At this point of Aristotle's speech, Aristophanes asked for leave to protest. Having obtained it from Zeus, he commenced forthwith: "O Father of Nature and Man, I can no longer stand the invective of the Stagirite. In his time he was prudent enough to postpone his birth till after my mortal days; otherwise I should have treated him as I did Meton and Socrates, and other philosophers. But here he shall not escape me. Just imagine, this man wants to deprive creation of the best fun that is offered to the thinking beings amongst animals and humans.

"I wish he had overheard, as I have, when the other night I passed through an old forest near Darlington, a conversation between an old owl, a black woodpecker, and a badger. The owl sat, somewhat lower than usual on a birch-tree, while the woodpecker stopped his work at the bark of the groaning tree, and the badger had left his hole in order to enjoy the cool breath of the night.
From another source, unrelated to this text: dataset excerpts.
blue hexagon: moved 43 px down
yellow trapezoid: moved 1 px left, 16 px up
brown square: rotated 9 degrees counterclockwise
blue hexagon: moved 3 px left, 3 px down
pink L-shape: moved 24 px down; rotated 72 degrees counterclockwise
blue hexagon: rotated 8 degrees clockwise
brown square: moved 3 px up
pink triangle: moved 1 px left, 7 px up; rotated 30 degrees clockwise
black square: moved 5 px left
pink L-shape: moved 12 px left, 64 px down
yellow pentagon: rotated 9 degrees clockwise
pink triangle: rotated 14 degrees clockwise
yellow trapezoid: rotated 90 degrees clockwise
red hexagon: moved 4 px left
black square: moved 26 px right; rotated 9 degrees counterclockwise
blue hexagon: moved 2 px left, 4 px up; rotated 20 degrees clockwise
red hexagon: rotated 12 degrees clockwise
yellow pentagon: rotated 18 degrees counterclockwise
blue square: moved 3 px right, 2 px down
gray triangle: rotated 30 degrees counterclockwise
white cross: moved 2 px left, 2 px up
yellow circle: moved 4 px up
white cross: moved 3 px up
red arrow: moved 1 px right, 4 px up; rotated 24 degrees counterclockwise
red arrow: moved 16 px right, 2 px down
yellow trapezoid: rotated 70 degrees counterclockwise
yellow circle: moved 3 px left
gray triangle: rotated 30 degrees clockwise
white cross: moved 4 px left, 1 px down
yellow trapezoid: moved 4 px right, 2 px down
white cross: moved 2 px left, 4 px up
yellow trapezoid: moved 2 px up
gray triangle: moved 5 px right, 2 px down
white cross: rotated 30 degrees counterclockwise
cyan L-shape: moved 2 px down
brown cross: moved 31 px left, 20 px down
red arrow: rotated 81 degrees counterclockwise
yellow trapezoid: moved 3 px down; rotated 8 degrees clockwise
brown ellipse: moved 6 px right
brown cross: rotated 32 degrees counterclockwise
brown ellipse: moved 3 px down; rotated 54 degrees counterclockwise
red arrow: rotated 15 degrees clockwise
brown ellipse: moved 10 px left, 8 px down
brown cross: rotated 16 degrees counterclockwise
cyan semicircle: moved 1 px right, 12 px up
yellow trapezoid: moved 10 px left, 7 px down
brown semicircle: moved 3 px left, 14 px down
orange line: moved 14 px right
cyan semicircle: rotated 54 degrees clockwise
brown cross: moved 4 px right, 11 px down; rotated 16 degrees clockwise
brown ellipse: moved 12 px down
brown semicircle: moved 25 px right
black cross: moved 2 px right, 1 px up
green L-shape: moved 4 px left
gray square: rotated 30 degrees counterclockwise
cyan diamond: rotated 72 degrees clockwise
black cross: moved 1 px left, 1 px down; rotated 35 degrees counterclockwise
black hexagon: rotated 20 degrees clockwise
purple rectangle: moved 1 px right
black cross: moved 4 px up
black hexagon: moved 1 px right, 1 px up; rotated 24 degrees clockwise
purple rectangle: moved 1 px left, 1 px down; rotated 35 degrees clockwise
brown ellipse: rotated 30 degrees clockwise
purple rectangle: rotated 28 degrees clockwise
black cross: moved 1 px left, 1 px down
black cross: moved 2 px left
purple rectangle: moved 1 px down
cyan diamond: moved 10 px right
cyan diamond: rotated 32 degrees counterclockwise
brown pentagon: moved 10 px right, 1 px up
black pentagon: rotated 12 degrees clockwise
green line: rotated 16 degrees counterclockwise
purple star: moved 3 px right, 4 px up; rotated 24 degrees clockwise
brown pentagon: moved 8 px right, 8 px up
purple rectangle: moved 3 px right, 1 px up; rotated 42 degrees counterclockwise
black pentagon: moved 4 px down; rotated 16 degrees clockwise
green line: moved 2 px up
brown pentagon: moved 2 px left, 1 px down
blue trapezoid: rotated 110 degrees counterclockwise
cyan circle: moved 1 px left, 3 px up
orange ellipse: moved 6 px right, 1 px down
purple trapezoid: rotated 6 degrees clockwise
The owl said: 'Good-evening, Mr Woodpecker, how is business? Many worms beneath the bark?' The woodpecker replied: 'Thanks, madam, there is a slump, but one must put up with what one can get.'

"The badger then complained that he passed tedious hours in the ground, and he wished he could again see the exciting times of a few hundred thousand years ago when earthquakes and other catastrophes made existence more entertaining. 'Quite so,' said the owl, 'the forest is getting too civilised, and too calm. But you see, my friends, I have provided for much solid amusement for my old days. I used to visit a human's room, who read a great number of books. I asked him to teach me that art. I found it easy enough, only that these humans will read in a straight line from left to right, and I am accustomed to circular looks all round.

"'When I had quite acquired the art, I read some of his books. They were all about us folk in the forest. Once I chanced upon a chapter on owls. You may easily imagine how interested I was. I had not yet read a few pages, when I was seized with such a laughter that the professor became very indignant and told me to leave him. This I did; but whenever he read his books, I read them too, perched on a tree not far from his study. I cannot tell you how amusing it was.